Como los que se atrevían a ir al infierno eran sólo los familiares de los muertos por los bolcheviques, parecía, efectivamente, que toda aquella matanza la habían hecho los rojos, a juzgar por la indignación que reinaba contra ellos, pero yo vi allí los cadáveres de muchos judíos y muchos obreros que habían sido fusilados por el ejército blanco. Ahora bien, los familiares de los muertos por los blancos, singularmente los judíos, no podían aportar por allí si no querían ocupar un puesto en la doble fila de los cadáveres. A mí mismo, por mor de esta cara que tengo, me tomaron una vez más por judío en el anfiteatro y me vi negro para escapar de las uñas de aquella gente frenética, que donde encontraba un judío lo mataba como a un perro.

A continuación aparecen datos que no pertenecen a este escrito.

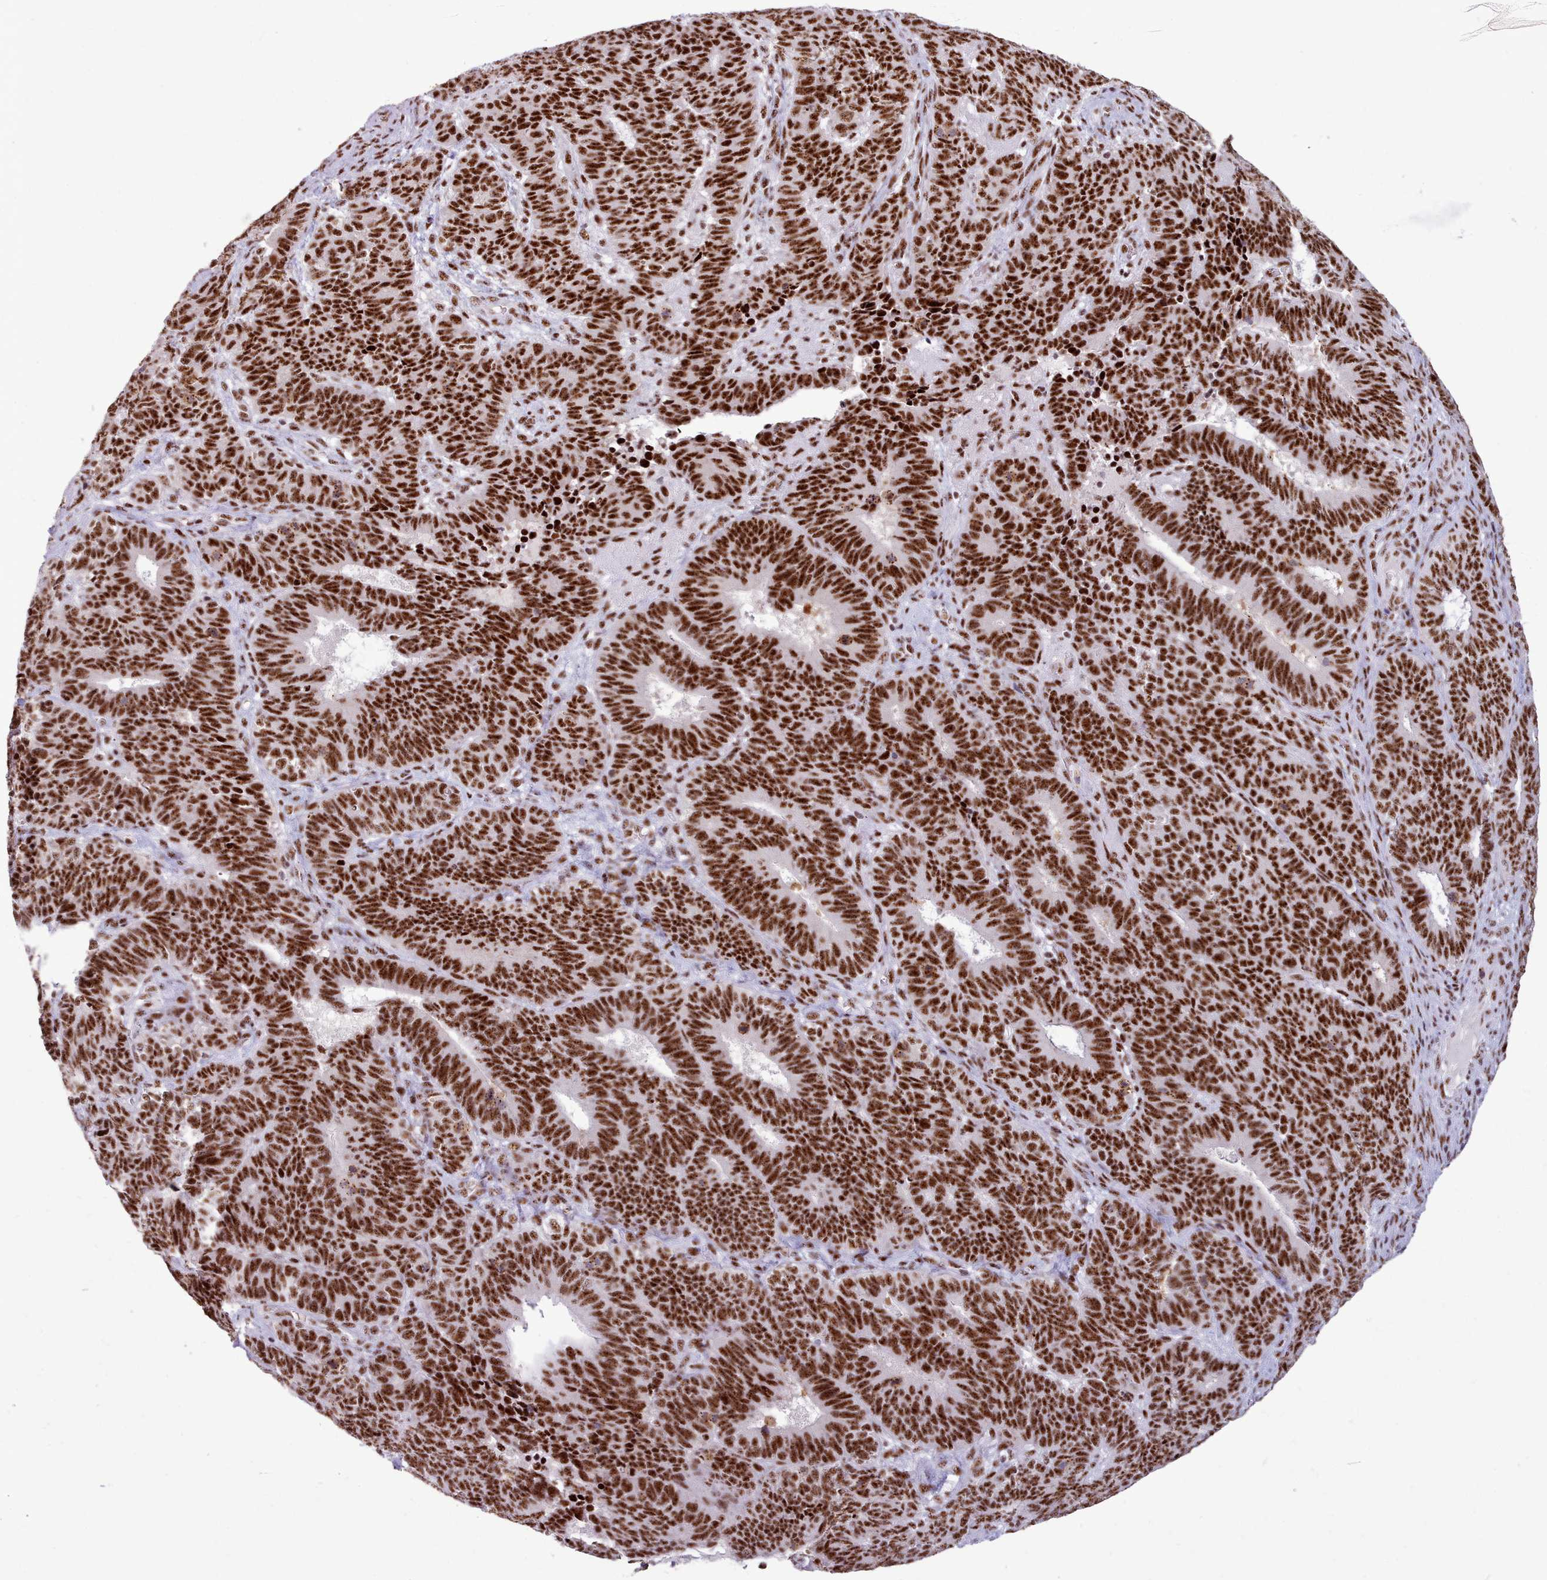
{"staining": {"intensity": "strong", "quantity": ">75%", "location": "nuclear"}, "tissue": "endometrial cancer", "cell_type": "Tumor cells", "image_type": "cancer", "snomed": [{"axis": "morphology", "description": "Adenocarcinoma, NOS"}, {"axis": "topography", "description": "Endometrium"}], "caption": "Adenocarcinoma (endometrial) stained for a protein shows strong nuclear positivity in tumor cells. Ihc stains the protein of interest in brown and the nuclei are stained blue.", "gene": "TMEM35B", "patient": {"sex": "female", "age": 70}}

Vi en la fila de cadáveres el de una artista del circo. Tenía un puñal clavado en el pecho y un pie descalzo. Se conoce que la habían matado para robarle y el asesino le había quitado el zapato para sacarle una ajorca de oro que llevaba. A un lado del anfiteatro había una habitación más pequeña, en la que estaban amontonados los brazos y las piernas de los cadáveres descuartizados por los bolcheviques. En otro montón estaban los troncos y las cabezas. En el centro de la habitación había un tajo y un hacha. Al tener que evacuar la población, los bolcheviques habían dispuesto que los cadáveres de los presos que iban fusilando a prisa y corriendo en los sótanos de la Checa fuesen trasladados al anfiteatro para que los descuartizasen, dificultando así el que fuesen reconocidos. La gente se acercaba a aquellas masas informes de carne humana, y con el regatón de los bastones iba revolviendo la carnaza en busca de un indicio cualquiera, un mechón de pelo, el color de los ojos, un lunar, una cicatriz o sencillamente un cinturón o unos gemelos que les permitiesen identificar a sus muertos queridos.

Empecé a sentir náuseas. La cabeza me daba vueltas y salí tambaleándome. En el umbral pisé algo blando y escurridizo: eran dos dedos humanos que estaban pegados a las losas por un cuajaron de sangre negra. La sensación que aquello me produjo casi me hizo desvanecerme. No se me olvidará en la vida.

El hombre es un lobo para el hombre

Se obstinaban los blancos en dar una sensación de normalidad. Mandaron que se abriesen los teatros y los cines, pero las salas permanecieron desiertas; la gente no tenía humor de espectáculos y fiestas. Yo estuve trabajando en un cabaret del Arsenal, en compañía de un famoso cantante ucraniano llamado Kujani. No sacábamos para comer. Aquel intento de volver a la vida de siempre fracasó pronto y los cabarets y los teatros fueron cerrándose de nuevo, por lo que tuve yo que volver a trabajar como croupier en el Club Kisó: el juego era lo único que no se acababa con la guerra.

Pasábamos en Kiev un hambre negra, y para subsistir no tuvimos más remedio que lanzarnos a la aventura de salir a dar funciones por los pueblos. Era aventuradísimo, porque todo el país estaba infestado de bandas de forajidos, que con la etiqueta de anarquistas, bolcheviques, separatistas o zaristas se dedicaban sencillamente al robo y al asesinato. Pero como los campesinos no traían ya a Kiev ni una patata y había que comer, tuvimos, al fin, que decidirnos y correr la aventura. El campo de Ucrania era entonces peor mil veces que la selva; no creo que las fieras salvajes se acometan con la ferocidad con que se acometían los hombres. Los campesinos, castigados por las requisas, habían enterrado el trigo y la harina y recibían a las gentes de la ciudad a tiros y pedradas. Lo mismo les daba que fuesen blancos o rojos.